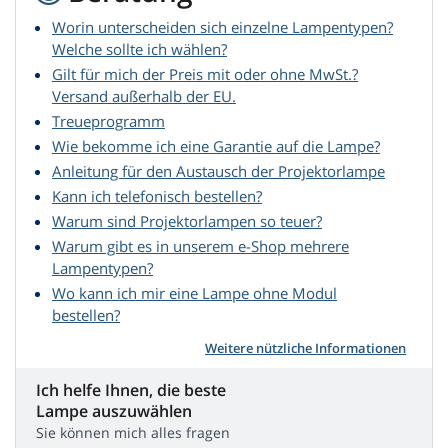
Worin unterscheiden sich einzelne Lampentypen?
Welche sollte ich wählen?
Gilt für mich der Preis mit oder ohne MwSt.?
Versand außerhalb der EU.
Treueprogramm
Wie bekomme ich eine Garantie auf die Lampe?
Anleitung für den Austausch der Projektorlampe
Kann ich telefonisch bestellen?
Warum sind Projektorlampen so teuer?
Warum gibt es in unserem e-Shop mehrere
Lampentypen?
Wo kann ich mir eine Lampe ohne Modul
bestellen?
Weitere nützliche Informationen
Ich helfe Ihnen, die beste
Lampe auszuwählen
Sie können mich alles fragen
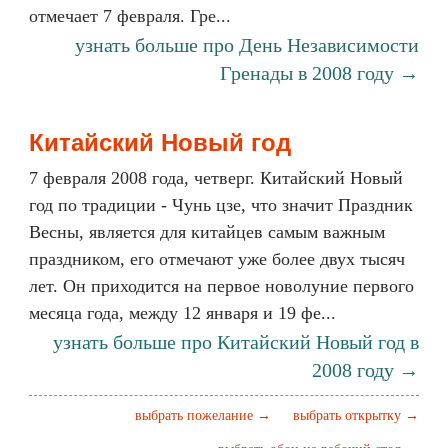
отмечает 7 февраля. Гре...
узнать больше про День Независимости
Гренады в 2008 году →
Китайский Новый год
7 февраля 2008 года, четверг. Китайский Новый
год по традиции - Чунь цзе, что значит Праздник
Весны, является для китайцев самым важным
праздником, его отмечают уже более двух тысяч
лет. Он приходится на первое новолуние первого
месяца года, между 12 января и 19 фе...
узнать больше про Китайский Новый год в
2008 году →
выбрать пожелание →
выбрать открытку →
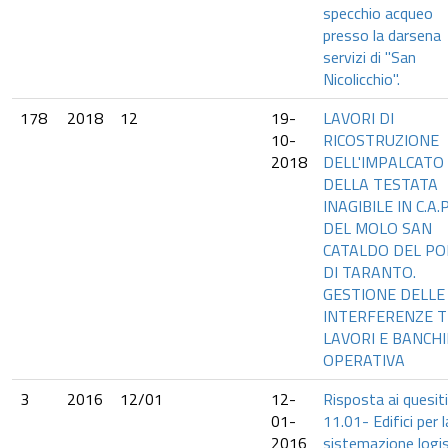
specchio acqueo
presso la darsena
servizi di "San
Nicolicchio".
178
2018
12
19-
LAVORI DI
10-
RICOSTRUZIONE
2018
DELL'IMPALCATO
DELLA TESTATA
INAGIBILE IN C.A.P
DEL MOLO SAN
CATALDO DEL P
DI TARANTO.
GESTIONE DELLE
INTERFERENZE 
LAVORI E BANCH
OPERATIVA
3
2016
12/01
12-
Risposta ai quesiti
01-
11.01- Edifici per l
2016
sistemazione logis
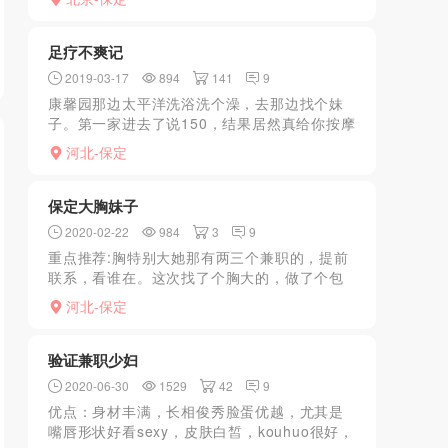
歌等了好久，都没耐心了；还好给安排的妹子
觉得很满意，问...
足疗不爽记
2019-03-17
894
141
9
康馨园那边太平洋洗浴洗个澡，去那边找个妹
子。第一家进去了说150，结果居然真给你按摩
起来了，好像一点都不懂哪个女生。也不知是
河北-保定
不懂还是不懂装懂。又找了一家200不带口，先
带你上楼。因...
保定大胸妹子
2020-02-22
984
3
9
重点推荐:胸特别大她那有两三个兼职的，提前
联系，看谁在。这次找了个胸大的，做了个包
时，挺会玩，也挺骚的，试试就知道了
河北-保定
验证兼职少妇
2020-06-30
1529
42
9
优点：身材丰满，长相俊秀脸蛋优越，尤其是
嘴唇形状好看sexy，皮肤白皙，kouhuo很好，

□ □ □ □ □ □ □

▶ **AIM OF THE TASK**
Retype exactly. Include each line from the start of the material through the line holding "отмечает 7 февраля. Гре...", and leave the pictures out.

▶ **EXPECTED ANSWER**
Worin unterscheiden sich einzelne Lampentypen?
Welche sollte ich wählen?
Gilt für mich der Preis mit oder ohne MwSt.?
Versand außerhalb der EU.
Treueprogramm
Wie bekomme ich eine Garantie auf die Lampe?
Anleitung für den Austausch der Projektorlampe
Kann ich telefonisch bestellen?
Warum sind Projektorlampen so teuer?
Warum gibt es in unserem e-Shop mehrere
Lampentypen?
Wo kann ich mir eine Lampe ohne Modul
bestellen?
Weitere nützliche Informationen
Ich helfe Ihnen, die beste
Lampe auszuwählen
Sie können mich alles fragen
отмечает 7 февраля. Гре...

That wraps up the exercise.